<<<<
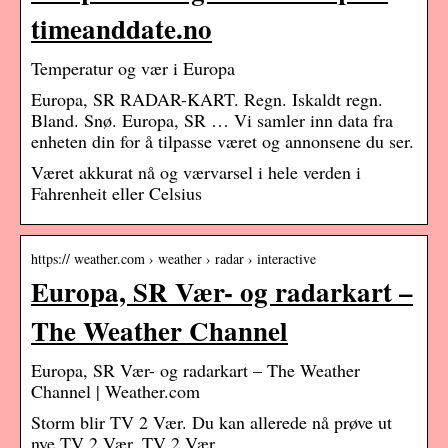
timeanddate.no
Temperatur og vær i Europa
Europa, SR RADAR-KART. Regn. Iskaldt regn.
Bland. Snø. Europa, SR … Vi samler inn data fra
enheten din for å tilpasse været og annonsene du ser.
Været akkurat nå og værvarsel i hele verden i
Fahrenheit eller Celsius
https:// weather.com › weather › radar › interactive
Europa, SR Vær- og radarkart –
The Weather Channel
Europa, SR Vær- og radarkart – The Weather
Channel | Weather.com
Storm blir TV 2 Vær. Du kan allerede nå prøve ut
nye TV 2 Vær. TV 2 Vær.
>>>>
> [Task objective]:
Switch "Celsius" to "Kelvin" in the data from its first line through the line that holds "The Weather Channel", inclusive. Change nothing else, and leave the pictures out.

> [Answer space]:
timeanddate.no
Temperatur og vær i Europa
Europa, SR RADAR-KART. Regn. Iskaldt regn.
Bland. Snø. Europa, SR … Vi samler inn data fra
enheten din for å tilpasse været og annonsene du ser.
Været akkurat nå og værvarsel i hele verden i
Fahrenheit eller Kelvin
https:// weather.com › weather › radar › interactive
Europa, SR Vær- og radarkart –
The Weather Channel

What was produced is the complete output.